** start of Supplied entries **
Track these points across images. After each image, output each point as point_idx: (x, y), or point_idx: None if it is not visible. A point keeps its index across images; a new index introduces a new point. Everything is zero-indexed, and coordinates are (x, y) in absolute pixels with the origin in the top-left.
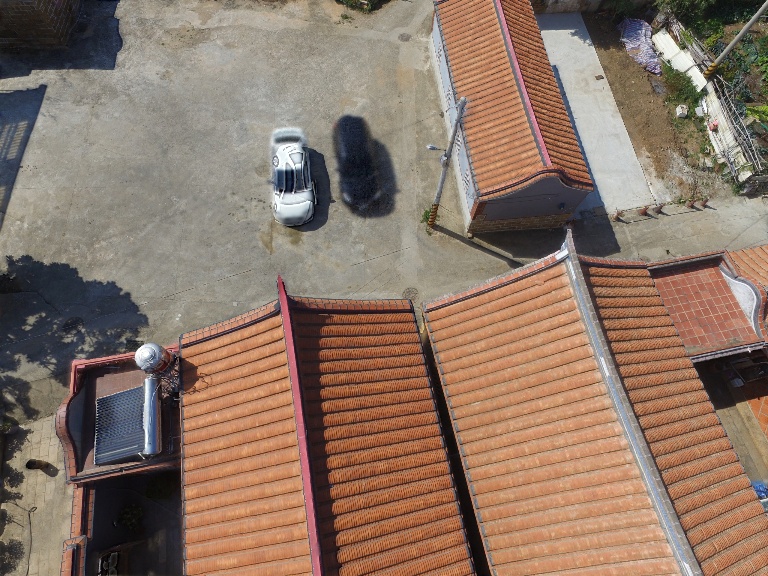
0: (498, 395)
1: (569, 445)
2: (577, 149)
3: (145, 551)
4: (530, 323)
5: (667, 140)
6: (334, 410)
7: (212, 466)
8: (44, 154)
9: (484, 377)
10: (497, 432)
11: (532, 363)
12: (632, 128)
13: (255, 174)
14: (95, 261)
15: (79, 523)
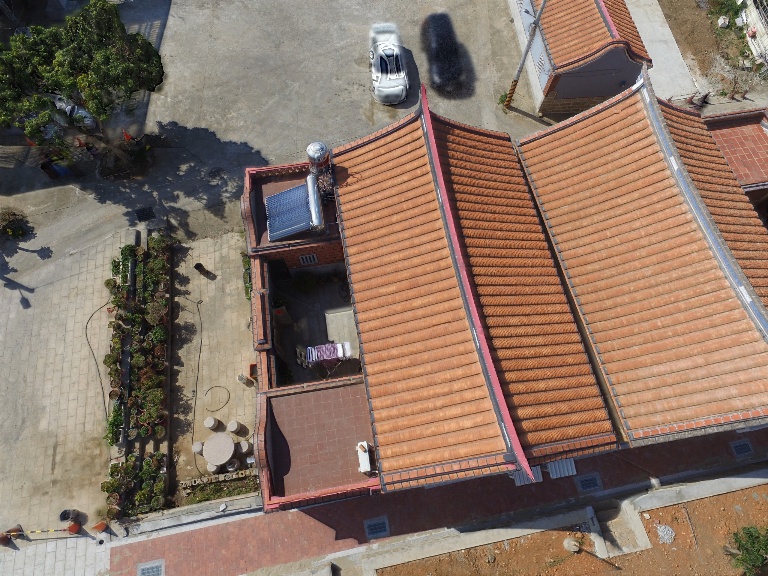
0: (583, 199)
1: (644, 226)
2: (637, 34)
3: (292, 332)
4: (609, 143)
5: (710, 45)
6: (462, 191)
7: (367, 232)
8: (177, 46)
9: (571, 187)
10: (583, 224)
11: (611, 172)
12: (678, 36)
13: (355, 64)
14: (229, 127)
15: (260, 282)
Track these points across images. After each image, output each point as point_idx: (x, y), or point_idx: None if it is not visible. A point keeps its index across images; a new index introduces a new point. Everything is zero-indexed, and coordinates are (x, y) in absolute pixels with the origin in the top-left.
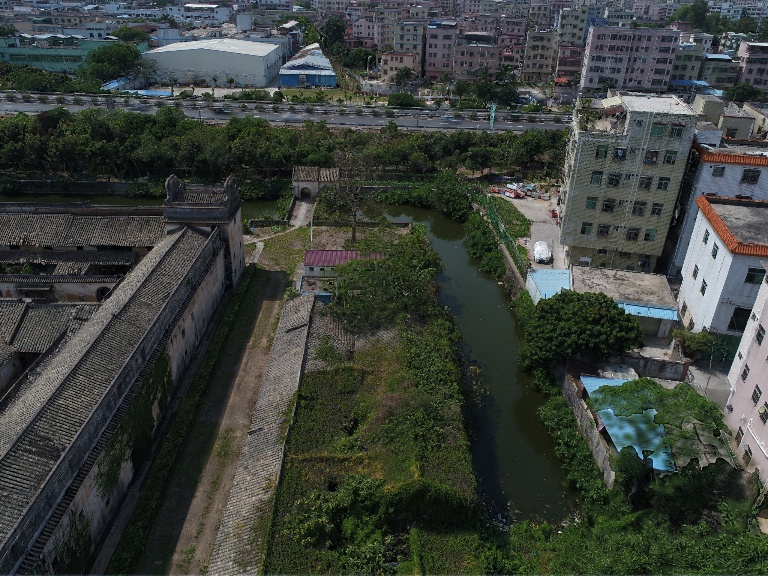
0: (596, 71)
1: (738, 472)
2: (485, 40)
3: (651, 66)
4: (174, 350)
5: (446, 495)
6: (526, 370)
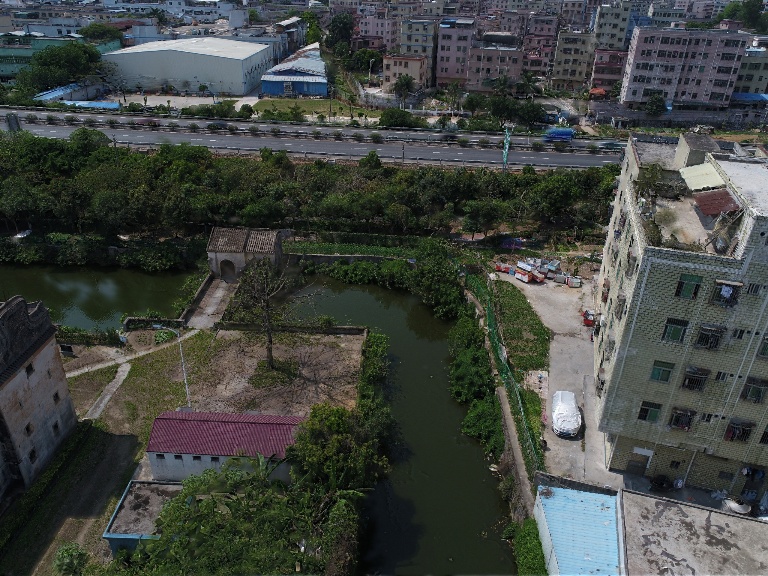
** end of Supplied entries **
- Brief:
Copy out all of the material above, changing "top-left" to "upper-left" and keeping every other word and number as it is. Leave out the pictures.

- In response:
Track these points across images. After each image, output each point as point_idx: (x, y), or point_idx: None if it is not visible. A point keeps its index across images; a new index introduces a new point. Everything is zero-indexed, and coordinates are (x, y) in absolute pixels with the origin in the upper-left.
0: (498, 395)
1: (569, 445)
2: (577, 149)
3: (145, 551)
4: (530, 323)
5: (667, 140)
6: (334, 410)
7: (212, 466)
8: (44, 154)
9: (484, 377)
10: (497, 432)
11: (532, 363)
12: (632, 128)
13: (255, 174)
14: (95, 261)
15: (79, 523)
0: (583, 199)
1: (644, 226)
2: (637, 34)
3: (292, 332)
4: (609, 143)
5: (710, 45)
6: (462, 191)
7: (367, 232)
8: (177, 46)
9: (571, 187)
10: (583, 224)
11: (611, 172)
12: (678, 36)
13: (355, 64)
14: (229, 127)
15: (260, 282)
Track these points across images. After each image, output each point as point_idx: (x, y), or point_idx: None if it is not visible. A point keeps its index across images; a new index introduces a new point. Everything is zero-indexed, and coordinates are (x, y) in absolute pixels with the origin in the upper-left.
0: (596, 71)
1: (738, 472)
2: (485, 40)
3: (651, 66)
4: (174, 350)
5: (446, 495)
6: (526, 370)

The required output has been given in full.